Всё могут короли

Владимир Шапко, 2019

12. Бутылка Плиски после ленинского субботника

У Серовых за столом Новоселов сидел с Катькой и Манькой в обеих руках, как сидят с растрепанными смеющимися цветками. Одаренный ими, зарывался в них лицом и хохотал.

Сам Серов сидел скромненько, но и озабоченно. Так сидят за столом бедные родственнички. Пока Евгения бегала из комнаты в кухню и обратно, откуда-то выпорхнула на стол бутылка Плиски. Как перепелка. При совершенно неподвижных, казалось, руках Серова. По-прежнему скромненьких, подъедающих друг дружку. Удивительно, конечно. Фокус. Но ладно. Бдительность потеряна. Добродушию Новоселова, что называется, не было границ. Добродушие Новоселова затопило стол и его самого за столом. Праздник же, праздник, черти вы мои суконные! Девчонки, как все те же охапки цветов в руках новоявленного Максима Горького, мотались, закатывались вместе с ним смехом.

Все бегала с едой и посудой Евгения. И Плиски николечко на столе не боялась. Подумаешь, — Плиска на столе. Да вместе с Сашей Новоселовым мы горы свернем! А тут — Плиска… Из стопки тарелки в цветочек перелетали на стол как девственницы. Всё предыдущее стремительно забывалось. Всё предыдущее не обращало на себя внимания. Ну вот ни столечко! Подумаешь, — Плиска. Бутылка. Как перепелка. Ха-ха-ха! Наш а-адрес… э… не дом… и не у-улица. Ха-ха-ха! Плиска! Ха-ха-ха! Перепелка!.. наш а-адрес… Сове…тысыкий Сою-уз!

Три руки (одна женская, две мужских) — точно удерживали в рюмках бурое масло. Поднялись, зависли над столом. Две все-таки сомневающиеся, колеблющиеся, зато третья — абсолютно уверенная в себе. Абсолютно! Стукнув рюмкой рюмки сомневающихся, Серов масло в себя — закинул. Лихо. Залихватски. Подумаешь, — Плиска. Несколько рюмок. Да под такую закуску! Слону — дробина. Челюсти Серова старалась. Он как бы закусывал. Умудрялся уничтожать закуску во рту. На месте. Не пропуская ее дальше. В пищевод, в желудок. Это надо было уметь.

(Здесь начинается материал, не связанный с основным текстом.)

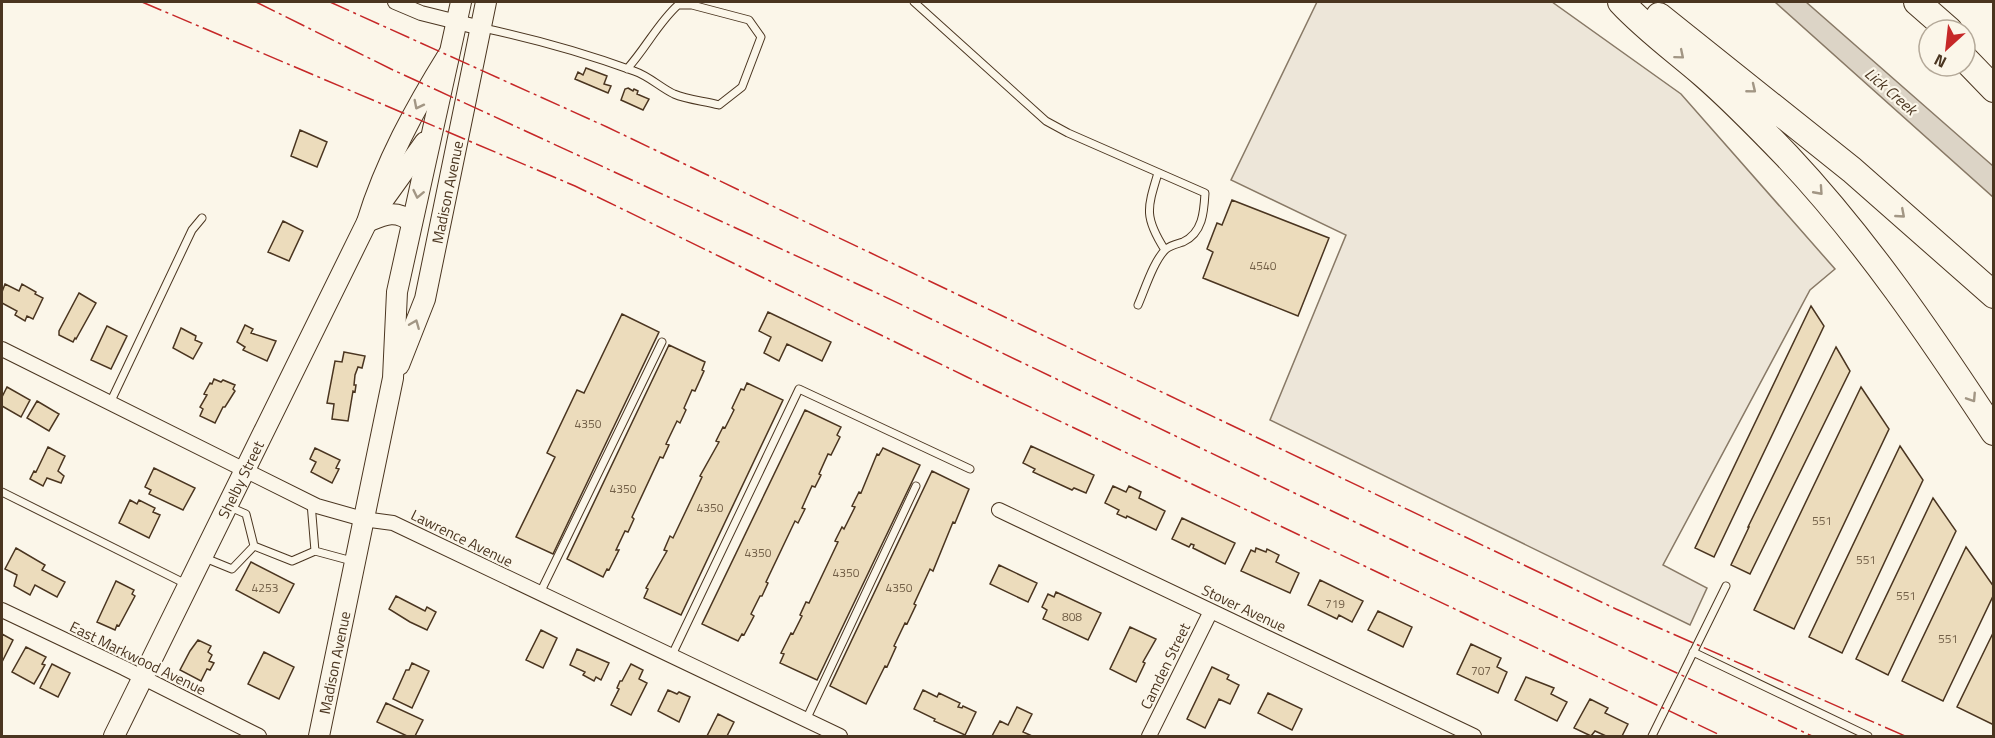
<svg xmlns="http://www.w3.org/2000/svg" width="1995" height="738" viewBox="0 0 1995 738" font-family="'Titillium Web',sans-serif">
  <rect width="100%" height="100%" fill="#fbf6e9"/>
  <path fill="#ede6d9" stroke="#887966" stroke-width="1.5" d="M 1317,2 L 1552,2 L 1681,94 L 1835,269 L 1810,290 L 1663,565 L 1707,588 L 1690,625 L 1270,420 L 1346,235 L 1231,180 Z"/>
  <path fill="#dcd4c6" stroke="#887966" stroke-width="1.5" d="M 1775,2 L 1806,2 L 1993,166 L 1993,197 Z"/>
  <path fill="#ecdcbc" stroke="#4a3520" stroke-width="1.5" d="M 586,68 L 607,76 L 604,84 L 611,86 L 608,93 L 575,79 L 578,72 L 583,75 Z
    M 628,88 L 633,91 L 634,89 L 638,91 L 637,94 L 649,99 L 643,110 L 621,100 L 625,89 Z
    M 300,130 L 327,142 L 317,167 L 291,156 Z
    M 1232,200 L 1329,238 L 1298,316 L 1203,278 L 1213,252 L 1207,249 L 1217,223 L 1222,225 Z
    M 283,221 L 303,231 L 289,261 L 268,252 Z
    M 5,284 L 19,291 L 22,284 L 36,292 L 35,294 L 43,298 L 33,319 L 27,316 L 25,321 L 15,315 L 17,311 L 2,303 L 2,292 Z
    M 79,293 L 96,303 L 76,339 L 75,338 L 73,342 L 59,335 L 59,331 Z
    M 1811,306 L 1824,326 L 1714,557 L 1695,548 Z
    M 768,312 L 831,342 L 822,361 L 787,344 L 779,361 L 764,353 L 771,337 L 759,331 Z
    M 622,314 L 659,332 L 553,554 L 516,537 L 555,457 L 547,453 L 577,390 L 584,393 Z
    M 245,325 L 253,329 L 251,333 L 276,341 L 267,361 L 243,350 L 245,347 L 237,342 Z
    M 107,326 L 127,336 L 111,369 L 91,360 Z
    M 181,328 L 196,336 L 195,340 L 202,343 L 193,359 L 173,348 Z
    M 669,345 L 705,362 L 702,370 L 704,371 L 695,391 L 692,390 L 684,408 L 686,410 L 680,423 L 677,421 L 666,444 L 669,445 L 663,458 L 660,457 L 632,517 L 634,519 L 628,532 L 625,531 L 616,550 L 619,550 L 609,570 L 607,569 L 603,577 L 567,559 Z
    M 1836,347 L 1850,371 L 1750,574 L 1731,565 L 1749,527 L 1748,527 Z
    M 344,352 L 365,356 L 362,368 L 358,367 L 355,375 L 354,385 L 356,385 L 355,392 L 353,391 L 348,421 L 332,419 L 334,404 L 327,403 L 335,361 L 342,362 Z
    M 214,379 L 221,382 L 223,380 L 235,385 L 233,389 L 235,391 L 225,407 L 223,407 L 215,423 L 200,416 L 203,409 L 200,407 L 207,395 L 204,394 L 210,383 L 212,384 Z
    M 747,383 L 783,400 L 681,615 L 644,598 L 648,589 L 646,588 L 667,551 L 664,550 L 670,536 L 673,538 L 702,477 L 700,476 L 719,442 L 716,441 L 723,427 L 725,428 L 734,410 L 732,408 L 741,389 L 744,390 Z
    M 7,387 L 30,400 L 21,417 L 2,406 L 2,397 Z
    M 1861,387 L 1889,429 L 1794,629 L 1754,610 Z
    M 37,401 L 59,414 L 49,431 L 27,418 Z
    M 805,410 L 841,427 L 837,435 L 840,437 L 831,455 L 828,454 L 819,474 L 821,475 L 815,487 L 812,486 L 802,508 L 805,509 L 798,523 L 795,521 L 766,582 L 768,583 L 762,596 L 760,596 L 751,614 L 754,616 L 744,635 L 742,634 L 738,641 L 702,624 Z
    M 1031,446 L 1094,475 L 1086,493 L 1074,488 L 1072,490 L 1033,472 L 1035,469 L 1023,463 Z
    M 1900,446 L 1923,480 L 1842,653 L 1809,637 Z
    M 48,447 L 65,456 L 58,471 L 64,476 L 61,483 L 47,478 L 43,486 L 30,479 L 34,471 L 36,472 Z
    M 315,448 L 340,460 L 336,468 L 339,469 L 332,483 L 311,472 L 316,462 L 310,459 Z
    M 883,448 L 920,465 L 817,680 L 780,663 L 784,654 L 781,653 L 791,633 L 793,634 L 802,616 L 800,615 L 806,602 L 809,603 L 838,542 L 835,541 L 842,527 L 844,529 L 855,507 L 852,506 L 859,492 L 861,493 L 877,454 L 879,455 Z
    M 154,468 L 195,488 L 183,510 L 149,494 L 151,490 L 145,487 Z
    M 932,471 L 969,489 L 955,523 L 953,522 L 933,571 L 930,569 L 914,604 L 916,605 L 907,624 L 905,623 L 894,646 L 896,647 L 887,667 L 885,666 L 866,704 L 830,686 Z
    M 1113,486 L 1126,492 L 1129,486 L 1141,492 L 1139,498 L 1165,511 L 1156,530 L 1127,516 L 1126,518 L 1117,514 L 1119,510 L 1105,503 Z
    M 1933,498 L 1956,531 L 1888,675 L 1856,659 Z
    M 130,500 L 137,504 L 139,500 L 155,508 L 153,512 L 160,515 L 149,538 L 119,523 Z
    M 1182,518 L 1235,543 L 1225,564 L 1193,548 L 1194,545 L 1191,544 L 1189,547 L 1172,539 Z
    M 1966,547 L 1994,587 L 1994,594 L 1943,701 L 1902,681 Z
    M 16,548 L 45,565 L 42,570 L 65,582 L 57,597 L 35,585 L 30,595 L 14,586 L 17,575 L 5,569 Z
    M 1256,548 L 1266,552 L 1267,549 L 1279,555 L 1276,562 L 1299,573 L 1290,593 L 1241,571 L 1251,550 L 1255,552 Z
    M 251,562 L 294,584 L 279,613 L 236,590 Z
    M 999,565 L 1037,583 L 1028,602 L 990,584 Z
    M 1320,580 L 1363,601 L 1352,622 L 1339,615 L 1337,619 L 1308,605 Z
    M 116,581 L 134,590 L 132,594 L 135,596 L 119,626 L 117,625 L 115,630 L 97,622 Z
    M 1056,592 L 1101,613 L 1088,640 L 1043,619 L 1047,610 L 1042,607 L 1048,594 L 1054,597 Z
    M 396,596 L 425,611 L 427,607 L 436,612 L 427,630 L 410,622 L 389,609 Z
    M 1378,611 L 1412,627 L 1403,647 L 1368,630 Z
    M 1130,627 L 1156,639 L 1143,662 L 1145,663 L 1136,682 L 1110,669 Z
    M 541,630 L 557,638 L 543,668 L 526,660 Z
    M 1994,631 L 1994,725 L 1957,707 Z
    M 2,634 L 13,640 L 2,662 Z
    M 198,640 L 211,646 L 208,652 L 212,655 L 209,661 L 214,663 L 210,670 L 207,669 L 201,681 L 180,670 L 190,651 Z
    M 1471,644 L 1501,658 L 1497,667 L 1507,672 L 1498,693 L 1457,674 Z
    M 26,647 L 46,657 L 42,664 L 45,665 L 34,684 L 12,672 Z
    M 577,649 L 609,663 L 601,680 L 596,677 L 594,681 L 583,675 L 585,672 L 570,665 Z
    M 264,652 L 294,667 L 279,699 L 248,684 Z
    M 412,663 L 429,671 L 412,708 L 393,699 L 406,670 L 409,670 Z
    M 52,664 L 70,673 L 58,697 L 40,688 Z
    M 631,664 L 643,670 L 639,679 L 647,683 L 631,715 L 611,705 L 619,689 L 617,688 L 620,681 L 622,681 Z
    M 1212,667 L 1229,675 L 1227,679 L 1239,685 L 1230,704 L 1219,699 L 1205,728 L 1187,719 Z
    M 1526,677 L 1554,688 L 1551,694 L 1567,702 L 1557,721 L 1515,700 Z
    M 668,690 L 677,694 L 679,692 L 690,697 L 679,722 L 658,711 Z
    M 923,690 L 937,697 L 939,693 L 960,703 L 958,707 L 962,708 L 963,706 L 976,712 L 965,735 L 934,721 L 935,719 L 914,709 Z
    M 1268,693 L 1302,709 L 1292,730 L 1258,713 Z
    M 1590,699 L 1608,708 L 1605,713 L 1628,724 L 1622,736 L 1606,736 L 1595,731 L 1591,736 L 1574,728 Z
    M 386,703 L 423,720 L 415,736 L 407,736 L 377,722 Z
    M 1017,707 L 1032,714 L 1023,732 L 1032,736 L 992,736 L 1000,721 L 1008,725 Z
    M 718,714 L 734,722 L 727,736 L 707,736 Z"/>
  <g fill="none" stroke-linecap="round" stroke-linejoin="round">
    <defs>
      <path id="lane" d="M 914,2 L 1046,121 L 1068,133 L 1205,193 C 1204,211 1203,233 1183,242 C 1177,244 1171,245 1166,249 C 1154,260 1145,289 1138,305
        M 483,28 C 535,39 585,53 634,71 C 649,76 661,88 674,94 C 688,100 705,101 719,105 L 742,87 L 761,37 L 749,20 L 692,5 L 678,5 C 658,23 646,48 627,69
        M 1158,173 C 1147,209 1144,217 1165,250
        M 110,403 L 192,230 L 202,218
        M 2,492 L 186,584
        M 311,503 L 315,551
        M 230,507 L 246,514 L 254,546 L 292,561 L 315,551 L 352,561
        M 205,558 L 232,569 L 254,546
        M 540,593 L 662,342
        M 1693,652 L 1868,736
        M 671,657 L 799,389 L 970,469
        M 806,720 L 916,486
        M 1652,736 L 1726,586"/>
      <path id="street" d="M 395,2 L 421,13 L 481,28
        M 2,349 L 317,506 L 363,519 L 393,523 L 840,736
        M 999,510 L 1474,736
        M 2,610 L 124,668 L 259,736
        M 1149,736 L 1211,611"/>
      <g id="secondary">
        <path d="M 374,213 L 425,142"/>
        <path d="M 367,222 C 384,215 395,209 412,222"/>
        <path id="s1" d="M 399,365 L 425,299 L 486,2"/>
        <path id="s2" d="M 114,736 L 367,222 C 385,163 415,108 448,55"/>
        <path id="s3" d="M 319,736 L 393,378 L 397,292 L 461,2"/>
      </g>
      <path id="highway" d="M 1621,2 C 1645,28 1675,50 1703,74 C 1732,99 1760,128 1787,156 C 1866,240 1931,336 1994,432
        M 1917,2 L 1949,30
        M 1659,16 L 1852,170 L 1994,295
        M 1965,59 L 1994,89"/>
    </defs>
    <use href="#lane" stroke="#4a3520" stroke-width="9"/>
    <use href="#street" stroke="#4a3520" stroke-width="16"/>
    <use href="#secondary" stroke="#4a3520" stroke-width="22"/>
    <use href="#highway" stroke="#4a3520" stroke-width="28"/>
    <use href="#lane" stroke="#fbf6e9" stroke-width="7"/>
    <use href="#street" stroke="#fbf6e9" stroke-width="14"/>
    <use href="#secondary" stroke="#fbf6e9" stroke-width="20"/>
    <use href="#highway" stroke="#fbf6e9" stroke-width="26"/>
    <path stroke="#c62828" stroke-width="1.5" stroke-dasharray="21 4.5 3 4.5" stroke-linecap="butt" d="M 142,2 L 575,186 L 967,377 L 1722,736
      M 256,2 L 391,69 L 879,294 L 1426,556 L 1812,736
      M 330,2 L 607,127 L 1616,609 L 1905,736"/>
  </g>
  <defs><path id="oneway-chevron" d="M-2-3.5L2.5 0L-2 3.5" fill="none" stroke-width="1.6" stroke-linecap="round" stroke-linejoin="round" transform="scale(1.5)"/></defs>
  <g stroke="#a29684">
    <use href="#oneway-chevron" transform="translate(1680 55) rotate(40)"/>
    <use href="#oneway-chevron" transform="translate(1752 89) rotate(39)"/>
    <use href="#oneway-chevron" transform="translate(418 105) rotate(117)"/>
    <use href="#oneway-chevron" transform="translate(1819 191) rotate(48)"/>
    <use href="#oneway-chevron" transform="translate(418 194) rotate(102)"/>
    <use href="#oneway-chevron" transform="translate(1901 214) rotate(41)"/>
    <use href="#oneway-chevron" transform="translate(415 324) rotate(-68)"/>
    <use href="#oneway-chevron" transform="translate(1972 398) rotate(57)"/>
  </g>
  <g text-anchor="middle" dominant-baseline="central" stroke-width="4.5" stroke-linejoin="round" paint-order="stroke">
    <g font-size="12" fill="#725f47">
      <text x="1263" y="265">4540</text>
      <text x="588" y="423">4350</text>
      <text x="623" y="488">4350</text>
      <text x="710" y="507">4350</text>
      <text x="1822" y="520">551</text>
      <text x="758" y="552">4350</text>
      <text x="1866" y="559">551</text>
      <text x="846" y="572">4350</text>
      <text x="265" y="587">4253</text>
      <text x="899" y="587">4350</text>
      <text x="1906" y="595">551</text>
      <text x="1335" y="603">719</text>
      <text x="1072" y="616">808</text>
      <text x="1948" y="638">551</text>
      <text x="1481" y="670">707</text>
    </g>
    <g font-size="15" fill="#4a3520" stroke="#fbf6e9">
      <text stroke="none"><textPath href="#s1" startOffset="180">Madison Avenue</textPath></text>
      <text stroke="none"><textPath href="#s2" startOffset="286">Shelby Street</textPath></text>
      <text transform="translate(462 538) rotate(26)">Lawrence Avenue</text>
      <text transform="translate(1244 608) rotate(25)">Stover Avenue</text>
      <text transform="translate(138 658) rotate(26)">East Markwood Avenue</text>
      <text stroke="none"><textPath href="#s3" startOffset="75">Madison Avenue</textPath></text>
      <text transform="translate(1165 666) rotate(-64)">Camden Street</text>
    </g>
    <g font-size="16" font-style="italic" fill="#4a3520" stroke="#fbf6e9">
      <text transform="translate(1891 91) rotate(41)">Lick Creek</text>
    </g>
  </g>
  <rect width="1995" height="738" fill="none" stroke="#4a3520" stroke-width="6"/>
  <g transform="translate(1947 48) rotate(207)"><circle r="28" fill="#fbf6e9" stroke="#b4a999" stroke-width="1.5"/>
  <path d="M0-4.5L10 22L0 15L-10 22Z" fill="#c62828"/>
  <text y="-9" font-size="16" font-weight="bold" text-anchor="middle" fill="#4a3520">N</text>
  </g>
</svg>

Катька и Манька выделывали ложками. Что вам ушлые гоголевские писцы перьями. После двух-трех рюмок, после обильной еды с ними, лица непривычных к вину Евгении и Новоселова уже внутренне смущались себя, стали тлеющими, особенно у Евгении. Пора была заканчивать всё чаем. Между тем Серов еду по-прежнему растворял во рту, отцеживал в себя, как из тюри, сосредоточенно ждал. Удара. Хлыста. После нескольких рюмок был совершенно трезв. Машинальные, необязательные, вязались ко всему слова: «…Взять твои лозунги сегодняшние, вынесенные кумачи…» Новоселов сразу возразил, что лозунги не его. И кумачи выносил не он… «Неважно. (Неважно, о чем говорить, требовался разгон.)… Кумачи. Лозунги. Просто ряды белых букв развешенные. Без смысла уже, без толка… А ты говоришь — читать, изучать…» Да ничего я не говорю!… «Неважно». Сгребались шлакоблоки. Должно было что-то соорудиться. «Читают все, Саша. Да понимают по-разному прочитанное. Сколько у нас начитанных негодяев… Все, к примеру, читали «Муму». Только одни, когда Герасим топил несчастную собачонку, задыхались, плакали… другие — слюнки пускали, как в дырку подглядывали, горели подленьким злорадным интересом… А ты с плакатами, с кумачами». Да не выносил я их! Женя, скажи ты ему! «Неважно… Там и читать-то нечего, не то что понимать. Не слова даже — ряды бессмысленных букв. Вывернутые мелованные пустые глотки. Из анатомии коммунистов. В! О! У! Ы!» Записать бы. Да ладно. Неважно.

Тугомятину во рту отжевывать продолжал. Однако, натыкаясь на смеющиеся новоселовские возражения, слова Серова стали обретать напор, силу. Напор и силу голимого смысла, выстраданного, даже можно сказать: «…Да о чем ты говоришь, Саша! Вслушайся только… влезь в смысл этих твоих слов! Этого словосочетания — п о д а в л я ю щ е е большинство… А? Подавляющее, понимаешь? О какой свободе речь?» Действительно — о какой? Новоселов оглядел всех сидящих за столом. Кроме Серова. Действительно? Евгения уже раскачивалась от смеха. Девчонки тоже смеялись.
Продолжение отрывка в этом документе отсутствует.